Edit the items from the first line through the line with "Dot at: (261, 341)", both included. Replace each "dist" with "distance" and leave everything else unchanged.

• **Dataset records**
----------

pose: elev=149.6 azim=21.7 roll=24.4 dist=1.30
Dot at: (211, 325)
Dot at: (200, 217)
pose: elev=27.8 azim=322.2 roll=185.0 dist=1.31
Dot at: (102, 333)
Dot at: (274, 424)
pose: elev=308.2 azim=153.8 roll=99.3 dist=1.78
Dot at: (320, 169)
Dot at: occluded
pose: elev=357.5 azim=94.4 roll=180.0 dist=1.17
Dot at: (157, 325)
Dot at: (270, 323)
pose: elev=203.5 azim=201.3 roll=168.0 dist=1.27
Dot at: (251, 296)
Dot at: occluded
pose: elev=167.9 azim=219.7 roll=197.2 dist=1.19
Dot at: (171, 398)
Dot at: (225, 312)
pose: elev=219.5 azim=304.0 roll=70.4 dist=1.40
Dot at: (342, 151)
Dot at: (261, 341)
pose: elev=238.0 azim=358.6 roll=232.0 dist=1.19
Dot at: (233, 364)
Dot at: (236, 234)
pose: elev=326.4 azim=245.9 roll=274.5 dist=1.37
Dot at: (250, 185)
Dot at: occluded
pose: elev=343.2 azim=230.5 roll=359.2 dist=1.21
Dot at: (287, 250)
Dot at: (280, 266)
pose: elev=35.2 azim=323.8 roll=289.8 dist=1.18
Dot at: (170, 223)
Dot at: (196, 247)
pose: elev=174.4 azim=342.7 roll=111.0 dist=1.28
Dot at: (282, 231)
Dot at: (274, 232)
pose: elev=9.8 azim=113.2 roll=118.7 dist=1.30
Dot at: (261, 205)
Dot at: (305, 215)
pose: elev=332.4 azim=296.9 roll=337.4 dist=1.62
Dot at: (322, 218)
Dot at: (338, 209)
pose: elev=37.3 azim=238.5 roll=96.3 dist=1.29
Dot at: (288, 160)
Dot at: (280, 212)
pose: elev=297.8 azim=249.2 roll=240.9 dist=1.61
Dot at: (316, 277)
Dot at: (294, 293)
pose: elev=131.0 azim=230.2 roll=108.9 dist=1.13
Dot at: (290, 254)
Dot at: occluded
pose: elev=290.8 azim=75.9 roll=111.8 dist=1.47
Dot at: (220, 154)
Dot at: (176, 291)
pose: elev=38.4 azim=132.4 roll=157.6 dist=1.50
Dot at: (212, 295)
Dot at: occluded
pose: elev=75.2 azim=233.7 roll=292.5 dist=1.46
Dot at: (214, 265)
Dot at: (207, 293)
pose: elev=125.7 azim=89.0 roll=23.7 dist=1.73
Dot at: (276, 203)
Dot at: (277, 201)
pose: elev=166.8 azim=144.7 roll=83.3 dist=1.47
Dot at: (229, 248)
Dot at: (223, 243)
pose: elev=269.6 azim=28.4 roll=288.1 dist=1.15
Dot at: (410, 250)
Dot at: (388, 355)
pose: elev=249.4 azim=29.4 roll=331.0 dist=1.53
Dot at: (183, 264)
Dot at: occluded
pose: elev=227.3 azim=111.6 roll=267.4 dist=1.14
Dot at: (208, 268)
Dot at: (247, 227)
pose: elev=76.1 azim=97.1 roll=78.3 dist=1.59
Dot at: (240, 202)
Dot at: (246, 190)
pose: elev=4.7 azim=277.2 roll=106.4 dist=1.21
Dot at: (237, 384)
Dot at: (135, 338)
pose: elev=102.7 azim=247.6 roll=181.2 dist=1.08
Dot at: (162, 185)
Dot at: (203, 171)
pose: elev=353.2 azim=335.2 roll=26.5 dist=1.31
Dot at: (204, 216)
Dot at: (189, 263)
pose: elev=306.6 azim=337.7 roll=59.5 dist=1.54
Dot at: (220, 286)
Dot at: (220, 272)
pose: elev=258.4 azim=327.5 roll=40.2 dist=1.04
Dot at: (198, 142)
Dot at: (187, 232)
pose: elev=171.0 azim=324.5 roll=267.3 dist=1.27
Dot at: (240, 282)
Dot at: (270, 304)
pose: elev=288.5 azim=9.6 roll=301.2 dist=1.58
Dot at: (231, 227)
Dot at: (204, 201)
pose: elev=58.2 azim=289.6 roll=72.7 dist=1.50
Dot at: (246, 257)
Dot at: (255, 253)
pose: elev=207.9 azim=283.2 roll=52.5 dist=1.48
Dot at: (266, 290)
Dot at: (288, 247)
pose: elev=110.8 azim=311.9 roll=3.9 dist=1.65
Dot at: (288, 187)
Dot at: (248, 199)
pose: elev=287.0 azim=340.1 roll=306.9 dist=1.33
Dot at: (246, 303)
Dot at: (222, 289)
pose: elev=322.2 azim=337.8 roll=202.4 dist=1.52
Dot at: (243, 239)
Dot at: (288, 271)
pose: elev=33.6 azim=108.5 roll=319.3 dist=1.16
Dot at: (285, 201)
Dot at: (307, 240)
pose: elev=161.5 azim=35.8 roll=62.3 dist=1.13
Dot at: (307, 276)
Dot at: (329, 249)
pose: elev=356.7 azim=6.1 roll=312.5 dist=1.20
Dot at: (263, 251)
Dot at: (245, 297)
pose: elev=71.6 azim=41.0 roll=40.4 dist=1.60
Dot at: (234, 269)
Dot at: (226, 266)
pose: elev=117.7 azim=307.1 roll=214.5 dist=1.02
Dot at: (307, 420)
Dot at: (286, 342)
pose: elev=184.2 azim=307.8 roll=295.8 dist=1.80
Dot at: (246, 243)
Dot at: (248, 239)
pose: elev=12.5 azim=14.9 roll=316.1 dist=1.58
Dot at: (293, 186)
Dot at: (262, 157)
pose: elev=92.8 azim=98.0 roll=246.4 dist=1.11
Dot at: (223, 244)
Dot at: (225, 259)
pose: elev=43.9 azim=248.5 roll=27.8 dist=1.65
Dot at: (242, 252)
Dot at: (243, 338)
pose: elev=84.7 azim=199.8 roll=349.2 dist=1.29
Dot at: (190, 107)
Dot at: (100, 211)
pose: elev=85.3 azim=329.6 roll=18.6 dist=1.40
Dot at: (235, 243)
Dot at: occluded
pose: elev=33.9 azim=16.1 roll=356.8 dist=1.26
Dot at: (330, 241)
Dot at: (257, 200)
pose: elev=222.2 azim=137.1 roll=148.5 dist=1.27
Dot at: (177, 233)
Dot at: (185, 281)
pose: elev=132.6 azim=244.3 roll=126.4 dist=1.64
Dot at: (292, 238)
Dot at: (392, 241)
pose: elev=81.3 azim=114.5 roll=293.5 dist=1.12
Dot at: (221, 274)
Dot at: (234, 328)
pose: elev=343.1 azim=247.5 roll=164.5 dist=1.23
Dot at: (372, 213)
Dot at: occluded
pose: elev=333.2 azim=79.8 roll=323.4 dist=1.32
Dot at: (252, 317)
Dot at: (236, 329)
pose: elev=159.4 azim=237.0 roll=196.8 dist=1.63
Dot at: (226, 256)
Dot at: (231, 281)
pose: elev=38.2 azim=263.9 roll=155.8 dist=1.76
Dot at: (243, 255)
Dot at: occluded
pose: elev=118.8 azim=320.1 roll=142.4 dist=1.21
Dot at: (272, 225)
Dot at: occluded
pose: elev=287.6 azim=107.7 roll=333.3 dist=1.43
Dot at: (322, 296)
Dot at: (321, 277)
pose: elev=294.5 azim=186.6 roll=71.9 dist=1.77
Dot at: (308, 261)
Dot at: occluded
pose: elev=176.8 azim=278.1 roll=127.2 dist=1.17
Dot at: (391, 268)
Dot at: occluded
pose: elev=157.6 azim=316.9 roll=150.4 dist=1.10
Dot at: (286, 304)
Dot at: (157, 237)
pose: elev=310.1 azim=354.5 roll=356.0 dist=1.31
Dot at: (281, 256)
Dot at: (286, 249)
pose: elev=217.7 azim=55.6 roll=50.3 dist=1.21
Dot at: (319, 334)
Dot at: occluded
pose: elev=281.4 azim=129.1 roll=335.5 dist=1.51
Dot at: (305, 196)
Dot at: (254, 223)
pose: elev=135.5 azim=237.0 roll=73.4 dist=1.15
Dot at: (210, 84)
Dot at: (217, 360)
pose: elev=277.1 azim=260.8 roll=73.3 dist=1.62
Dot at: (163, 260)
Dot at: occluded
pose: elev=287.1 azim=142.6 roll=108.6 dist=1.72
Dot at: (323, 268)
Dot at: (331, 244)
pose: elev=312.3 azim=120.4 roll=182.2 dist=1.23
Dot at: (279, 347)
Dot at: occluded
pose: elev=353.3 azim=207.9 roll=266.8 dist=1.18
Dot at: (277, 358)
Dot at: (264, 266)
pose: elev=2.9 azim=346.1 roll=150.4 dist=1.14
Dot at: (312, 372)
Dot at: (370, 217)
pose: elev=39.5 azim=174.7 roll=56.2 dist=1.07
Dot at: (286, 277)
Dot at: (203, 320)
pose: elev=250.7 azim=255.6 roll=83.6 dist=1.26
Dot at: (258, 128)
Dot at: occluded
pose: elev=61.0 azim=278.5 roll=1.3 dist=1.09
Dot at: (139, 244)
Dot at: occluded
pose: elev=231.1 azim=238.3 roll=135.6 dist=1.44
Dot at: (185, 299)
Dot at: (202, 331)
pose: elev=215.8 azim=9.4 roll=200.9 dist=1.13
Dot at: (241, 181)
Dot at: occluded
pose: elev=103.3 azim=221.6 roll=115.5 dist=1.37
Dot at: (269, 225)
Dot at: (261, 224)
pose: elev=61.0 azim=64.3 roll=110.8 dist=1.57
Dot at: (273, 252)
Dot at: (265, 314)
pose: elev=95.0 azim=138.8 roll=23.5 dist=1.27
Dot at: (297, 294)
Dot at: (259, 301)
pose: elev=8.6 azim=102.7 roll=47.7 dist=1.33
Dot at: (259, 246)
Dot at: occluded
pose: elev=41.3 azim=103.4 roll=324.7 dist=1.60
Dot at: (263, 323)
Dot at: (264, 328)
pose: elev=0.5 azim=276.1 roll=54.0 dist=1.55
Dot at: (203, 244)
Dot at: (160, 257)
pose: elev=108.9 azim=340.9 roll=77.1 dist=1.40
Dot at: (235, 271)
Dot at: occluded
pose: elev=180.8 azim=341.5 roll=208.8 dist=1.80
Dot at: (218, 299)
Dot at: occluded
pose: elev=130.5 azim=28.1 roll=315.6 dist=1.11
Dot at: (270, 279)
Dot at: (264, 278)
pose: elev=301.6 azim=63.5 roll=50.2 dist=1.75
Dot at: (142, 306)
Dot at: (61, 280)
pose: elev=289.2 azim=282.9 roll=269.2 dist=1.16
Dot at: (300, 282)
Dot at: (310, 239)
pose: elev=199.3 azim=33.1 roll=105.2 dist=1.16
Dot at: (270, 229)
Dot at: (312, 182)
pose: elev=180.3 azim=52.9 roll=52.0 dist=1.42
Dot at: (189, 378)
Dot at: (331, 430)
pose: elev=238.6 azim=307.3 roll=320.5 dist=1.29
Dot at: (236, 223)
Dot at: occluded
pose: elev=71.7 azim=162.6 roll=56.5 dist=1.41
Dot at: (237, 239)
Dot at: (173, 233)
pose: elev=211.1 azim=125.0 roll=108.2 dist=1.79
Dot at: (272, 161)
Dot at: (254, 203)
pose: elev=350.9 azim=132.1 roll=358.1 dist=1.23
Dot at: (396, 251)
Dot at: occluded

----------

• **Complete response**
pose: elev=149.6 azim=21.7 roll=24.4 distance=1.30
Dot at: (211, 325)
Dot at: (200, 217)
pose: elev=27.8 azim=322.2 roll=185.0 distance=1.31
Dot at: (102, 333)
Dot at: (274, 424)
pose: elev=308.2 azim=153.8 roll=99.3 distance=1.78
Dot at: (320, 169)
Dot at: occluded
pose: elev=357.5 azim=94.4 roll=180.0 distance=1.17
Dot at: (157, 325)
Dot at: (270, 323)
pose: elev=203.5 azim=201.3 roll=168.0 distance=1.27
Dot at: (251, 296)
Dot at: occluded
pose: elev=167.9 azim=219.7 roll=197.2 distance=1.19
Dot at: (171, 398)
Dot at: (225, 312)
pose: elev=219.5 azim=304.0 roll=70.4 distance=1.40
Dot at: (342, 151)
Dot at: (261, 341)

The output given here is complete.